— И то! — согласилась утешенная мать Александра.

— Пошли Головиным сказать, что завтра у них будете. А теперь, Александр, довольно матери платье слезами мочить. Едем в поле. Собирайся.

Александр резво вскочил на ноги. Глаза его были сухи. Он, припрыгивая на одной ноге, пустился вслед отцу.

На дворе поднялся радостный лай собак. Егеря седлали коней. Затрубил рог. Суворов с сыном уехал в поле. Авдотья Федосеевна написала подруге своей, Прасковье Тимофеевне Головиной, записку, что завтра к ней прибудет с сыном, и, послав верхового, успокоилась совсем.

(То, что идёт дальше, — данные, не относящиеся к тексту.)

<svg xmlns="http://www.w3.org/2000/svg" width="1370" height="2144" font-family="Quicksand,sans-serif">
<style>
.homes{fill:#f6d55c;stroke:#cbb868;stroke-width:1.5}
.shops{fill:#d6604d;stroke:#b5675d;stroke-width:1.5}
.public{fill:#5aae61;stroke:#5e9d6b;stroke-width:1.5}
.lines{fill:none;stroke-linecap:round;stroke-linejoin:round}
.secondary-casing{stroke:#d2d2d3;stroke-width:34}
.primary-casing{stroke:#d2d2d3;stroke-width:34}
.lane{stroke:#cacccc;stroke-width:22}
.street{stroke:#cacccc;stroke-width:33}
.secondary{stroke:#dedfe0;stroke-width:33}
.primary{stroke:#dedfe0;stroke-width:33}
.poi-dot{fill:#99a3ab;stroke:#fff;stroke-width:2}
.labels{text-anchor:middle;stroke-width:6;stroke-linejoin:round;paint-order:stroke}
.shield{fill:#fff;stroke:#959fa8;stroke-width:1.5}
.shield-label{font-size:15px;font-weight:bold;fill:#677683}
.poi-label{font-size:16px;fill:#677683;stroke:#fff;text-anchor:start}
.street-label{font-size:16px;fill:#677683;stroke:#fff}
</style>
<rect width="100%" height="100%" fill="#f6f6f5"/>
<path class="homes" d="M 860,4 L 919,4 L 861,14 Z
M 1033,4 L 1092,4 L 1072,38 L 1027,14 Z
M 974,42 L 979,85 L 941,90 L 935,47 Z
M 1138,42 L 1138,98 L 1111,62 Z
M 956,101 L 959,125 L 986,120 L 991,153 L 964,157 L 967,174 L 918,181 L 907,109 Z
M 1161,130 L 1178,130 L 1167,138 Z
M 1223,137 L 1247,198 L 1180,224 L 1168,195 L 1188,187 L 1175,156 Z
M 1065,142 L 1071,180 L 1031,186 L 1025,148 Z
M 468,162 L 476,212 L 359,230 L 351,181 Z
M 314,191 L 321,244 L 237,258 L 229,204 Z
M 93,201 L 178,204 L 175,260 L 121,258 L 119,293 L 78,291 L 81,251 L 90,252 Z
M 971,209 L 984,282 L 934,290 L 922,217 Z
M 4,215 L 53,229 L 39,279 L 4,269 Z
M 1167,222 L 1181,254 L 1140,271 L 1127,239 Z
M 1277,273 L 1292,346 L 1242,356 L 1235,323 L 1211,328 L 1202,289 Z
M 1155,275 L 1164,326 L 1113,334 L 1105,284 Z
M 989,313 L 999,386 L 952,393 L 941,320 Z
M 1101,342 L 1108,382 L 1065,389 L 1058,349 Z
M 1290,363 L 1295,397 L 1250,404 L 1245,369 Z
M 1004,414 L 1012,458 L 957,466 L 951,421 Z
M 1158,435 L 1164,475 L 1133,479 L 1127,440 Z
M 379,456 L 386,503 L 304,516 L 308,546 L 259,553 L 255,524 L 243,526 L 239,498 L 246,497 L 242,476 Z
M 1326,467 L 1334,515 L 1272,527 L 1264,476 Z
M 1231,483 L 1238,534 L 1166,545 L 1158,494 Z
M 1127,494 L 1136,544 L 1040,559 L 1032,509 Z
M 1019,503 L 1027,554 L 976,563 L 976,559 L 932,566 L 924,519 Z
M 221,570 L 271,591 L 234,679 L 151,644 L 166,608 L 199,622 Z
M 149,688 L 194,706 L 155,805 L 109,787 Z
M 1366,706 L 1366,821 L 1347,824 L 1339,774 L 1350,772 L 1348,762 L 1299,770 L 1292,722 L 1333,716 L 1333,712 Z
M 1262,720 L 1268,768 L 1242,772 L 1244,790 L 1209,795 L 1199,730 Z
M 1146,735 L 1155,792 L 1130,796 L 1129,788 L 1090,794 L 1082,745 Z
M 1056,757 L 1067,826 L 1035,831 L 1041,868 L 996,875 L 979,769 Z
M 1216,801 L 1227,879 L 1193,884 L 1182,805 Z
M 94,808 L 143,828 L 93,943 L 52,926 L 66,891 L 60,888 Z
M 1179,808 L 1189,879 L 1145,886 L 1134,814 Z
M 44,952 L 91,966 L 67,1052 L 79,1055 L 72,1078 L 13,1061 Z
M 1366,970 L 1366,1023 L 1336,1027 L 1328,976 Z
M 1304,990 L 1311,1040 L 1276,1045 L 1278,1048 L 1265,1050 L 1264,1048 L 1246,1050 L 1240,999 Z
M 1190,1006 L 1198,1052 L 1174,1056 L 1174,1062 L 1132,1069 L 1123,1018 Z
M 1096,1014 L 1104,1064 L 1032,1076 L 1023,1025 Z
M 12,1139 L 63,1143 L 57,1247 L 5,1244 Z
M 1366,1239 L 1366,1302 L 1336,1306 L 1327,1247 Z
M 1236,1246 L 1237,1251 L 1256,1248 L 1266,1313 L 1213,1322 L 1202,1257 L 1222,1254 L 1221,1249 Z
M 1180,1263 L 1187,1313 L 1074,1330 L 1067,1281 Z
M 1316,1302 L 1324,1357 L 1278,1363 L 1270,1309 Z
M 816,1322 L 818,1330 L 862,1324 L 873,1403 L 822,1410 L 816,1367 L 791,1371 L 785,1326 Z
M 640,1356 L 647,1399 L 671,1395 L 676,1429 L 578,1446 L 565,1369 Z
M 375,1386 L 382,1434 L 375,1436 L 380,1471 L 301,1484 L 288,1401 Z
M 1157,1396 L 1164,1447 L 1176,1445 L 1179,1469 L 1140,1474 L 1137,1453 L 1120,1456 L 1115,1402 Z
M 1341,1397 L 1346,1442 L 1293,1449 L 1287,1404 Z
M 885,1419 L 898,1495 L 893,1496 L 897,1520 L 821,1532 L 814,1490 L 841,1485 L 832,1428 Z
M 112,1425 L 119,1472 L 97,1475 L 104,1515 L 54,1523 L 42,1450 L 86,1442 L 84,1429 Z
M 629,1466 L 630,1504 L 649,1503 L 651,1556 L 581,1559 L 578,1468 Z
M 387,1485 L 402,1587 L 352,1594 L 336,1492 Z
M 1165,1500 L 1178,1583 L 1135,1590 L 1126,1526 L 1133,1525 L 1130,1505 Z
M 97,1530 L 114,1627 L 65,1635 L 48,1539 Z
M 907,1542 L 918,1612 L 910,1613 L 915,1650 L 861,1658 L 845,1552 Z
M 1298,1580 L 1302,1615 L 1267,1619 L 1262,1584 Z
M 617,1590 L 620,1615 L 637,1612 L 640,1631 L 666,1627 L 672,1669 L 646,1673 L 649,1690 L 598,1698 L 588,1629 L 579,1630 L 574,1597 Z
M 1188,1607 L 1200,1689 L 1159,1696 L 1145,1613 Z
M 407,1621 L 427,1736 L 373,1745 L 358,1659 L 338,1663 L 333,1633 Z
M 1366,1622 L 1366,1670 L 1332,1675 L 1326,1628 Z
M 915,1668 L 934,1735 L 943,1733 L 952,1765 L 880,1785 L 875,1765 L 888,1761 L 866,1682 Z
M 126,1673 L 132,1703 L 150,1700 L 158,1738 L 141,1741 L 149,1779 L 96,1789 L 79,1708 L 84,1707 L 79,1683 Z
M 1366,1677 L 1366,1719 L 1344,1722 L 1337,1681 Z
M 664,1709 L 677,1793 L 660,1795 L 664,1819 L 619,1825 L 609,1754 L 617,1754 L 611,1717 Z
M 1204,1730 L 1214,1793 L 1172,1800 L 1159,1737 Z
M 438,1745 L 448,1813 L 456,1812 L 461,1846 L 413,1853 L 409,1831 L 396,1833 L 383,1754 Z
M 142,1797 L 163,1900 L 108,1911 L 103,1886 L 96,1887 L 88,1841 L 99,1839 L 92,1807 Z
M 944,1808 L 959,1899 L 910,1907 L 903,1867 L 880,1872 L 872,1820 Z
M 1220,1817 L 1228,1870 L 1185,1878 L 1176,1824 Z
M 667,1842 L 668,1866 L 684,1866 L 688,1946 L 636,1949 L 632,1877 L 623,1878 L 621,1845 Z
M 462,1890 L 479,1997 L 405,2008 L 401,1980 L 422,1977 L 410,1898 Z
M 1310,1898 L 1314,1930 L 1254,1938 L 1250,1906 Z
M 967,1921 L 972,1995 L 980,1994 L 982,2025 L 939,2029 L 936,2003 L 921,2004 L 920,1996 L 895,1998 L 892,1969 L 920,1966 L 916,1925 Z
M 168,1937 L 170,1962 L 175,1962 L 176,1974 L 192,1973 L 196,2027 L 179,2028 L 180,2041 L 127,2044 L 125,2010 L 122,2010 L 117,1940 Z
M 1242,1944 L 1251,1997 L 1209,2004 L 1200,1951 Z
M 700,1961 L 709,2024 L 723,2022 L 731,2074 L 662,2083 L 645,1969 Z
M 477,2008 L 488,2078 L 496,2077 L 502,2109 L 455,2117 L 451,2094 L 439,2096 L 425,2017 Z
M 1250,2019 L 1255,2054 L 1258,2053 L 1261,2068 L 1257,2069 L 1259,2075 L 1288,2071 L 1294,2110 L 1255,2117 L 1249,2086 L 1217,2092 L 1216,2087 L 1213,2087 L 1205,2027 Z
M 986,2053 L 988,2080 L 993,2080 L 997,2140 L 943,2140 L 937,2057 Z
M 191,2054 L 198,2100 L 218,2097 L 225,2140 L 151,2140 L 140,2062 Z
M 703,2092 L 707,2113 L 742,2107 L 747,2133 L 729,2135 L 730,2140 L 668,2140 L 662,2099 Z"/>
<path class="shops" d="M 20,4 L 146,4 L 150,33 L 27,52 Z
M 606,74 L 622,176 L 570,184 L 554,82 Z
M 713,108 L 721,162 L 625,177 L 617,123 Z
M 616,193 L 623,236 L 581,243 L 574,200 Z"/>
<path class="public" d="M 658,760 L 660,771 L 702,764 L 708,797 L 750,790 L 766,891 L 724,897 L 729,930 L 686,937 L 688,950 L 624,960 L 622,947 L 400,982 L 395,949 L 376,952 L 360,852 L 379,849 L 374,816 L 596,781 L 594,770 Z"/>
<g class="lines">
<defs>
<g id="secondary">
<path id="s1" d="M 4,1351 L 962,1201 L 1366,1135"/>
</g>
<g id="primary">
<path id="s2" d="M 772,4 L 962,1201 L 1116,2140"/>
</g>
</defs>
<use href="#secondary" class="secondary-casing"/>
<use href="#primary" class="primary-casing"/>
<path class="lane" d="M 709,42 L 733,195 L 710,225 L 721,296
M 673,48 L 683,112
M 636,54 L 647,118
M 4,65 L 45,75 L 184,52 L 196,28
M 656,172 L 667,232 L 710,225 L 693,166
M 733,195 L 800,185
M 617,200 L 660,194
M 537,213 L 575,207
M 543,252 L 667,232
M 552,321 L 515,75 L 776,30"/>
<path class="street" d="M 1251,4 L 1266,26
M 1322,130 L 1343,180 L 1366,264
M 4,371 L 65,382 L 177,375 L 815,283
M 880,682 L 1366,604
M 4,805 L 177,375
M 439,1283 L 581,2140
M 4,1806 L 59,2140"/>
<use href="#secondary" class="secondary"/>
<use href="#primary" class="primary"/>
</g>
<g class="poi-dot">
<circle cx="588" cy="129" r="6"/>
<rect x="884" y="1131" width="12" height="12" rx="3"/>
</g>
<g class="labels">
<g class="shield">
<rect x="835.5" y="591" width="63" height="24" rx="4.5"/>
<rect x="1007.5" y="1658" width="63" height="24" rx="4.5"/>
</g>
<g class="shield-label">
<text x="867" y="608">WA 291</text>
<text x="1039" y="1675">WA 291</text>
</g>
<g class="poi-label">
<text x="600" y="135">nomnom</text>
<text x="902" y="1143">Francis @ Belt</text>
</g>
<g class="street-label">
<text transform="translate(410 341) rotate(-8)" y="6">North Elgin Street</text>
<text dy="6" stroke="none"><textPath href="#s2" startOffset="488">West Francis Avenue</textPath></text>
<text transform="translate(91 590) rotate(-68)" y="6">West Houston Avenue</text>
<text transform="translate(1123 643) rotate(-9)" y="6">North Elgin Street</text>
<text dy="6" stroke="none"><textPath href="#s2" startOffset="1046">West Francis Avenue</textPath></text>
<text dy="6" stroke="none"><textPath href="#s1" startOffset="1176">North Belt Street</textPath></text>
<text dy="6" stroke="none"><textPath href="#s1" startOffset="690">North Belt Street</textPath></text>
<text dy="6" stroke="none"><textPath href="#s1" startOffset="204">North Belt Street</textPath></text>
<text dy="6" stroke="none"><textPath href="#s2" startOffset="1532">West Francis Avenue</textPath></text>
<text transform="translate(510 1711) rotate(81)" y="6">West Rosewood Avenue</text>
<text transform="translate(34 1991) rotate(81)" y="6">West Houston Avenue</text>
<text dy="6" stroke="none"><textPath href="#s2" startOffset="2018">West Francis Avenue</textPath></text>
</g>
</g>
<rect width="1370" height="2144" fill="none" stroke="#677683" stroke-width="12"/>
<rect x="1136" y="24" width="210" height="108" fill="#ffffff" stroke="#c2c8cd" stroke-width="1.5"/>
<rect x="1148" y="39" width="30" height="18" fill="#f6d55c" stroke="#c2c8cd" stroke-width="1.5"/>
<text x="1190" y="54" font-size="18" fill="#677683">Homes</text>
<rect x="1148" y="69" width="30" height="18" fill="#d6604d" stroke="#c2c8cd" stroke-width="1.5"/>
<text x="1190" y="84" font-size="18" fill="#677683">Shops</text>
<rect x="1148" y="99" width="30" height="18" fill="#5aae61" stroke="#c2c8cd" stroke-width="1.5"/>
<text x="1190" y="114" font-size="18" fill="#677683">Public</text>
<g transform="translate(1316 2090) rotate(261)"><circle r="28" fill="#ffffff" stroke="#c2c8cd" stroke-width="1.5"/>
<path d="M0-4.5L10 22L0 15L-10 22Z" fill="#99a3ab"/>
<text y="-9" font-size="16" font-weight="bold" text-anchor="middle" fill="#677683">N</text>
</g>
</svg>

Александр с отцом вернулись домой в сумерках «с полем» — затравили на озимых двух русаков. И Василий Иванович и Александр были веселы и румяны. За столом Василий Иванович выпил порядочно и предложил сыну:

— Ну-ка, Александр, выпей первую солдатскую чарку.

Александр не решился.

— Пей, если батюшка приказывает, — поощрила его с насмешкой мать. — Он тебя всей солдатской науке наставит.

Александр отпил глоток из отцовской чарки, поперхнулся и, как бы нечаянно, пролил остаток вина. Отдуваясь, Александр высунул обожженный водкой язык и принялся вытирать его краем скатерти. Отец смеялся.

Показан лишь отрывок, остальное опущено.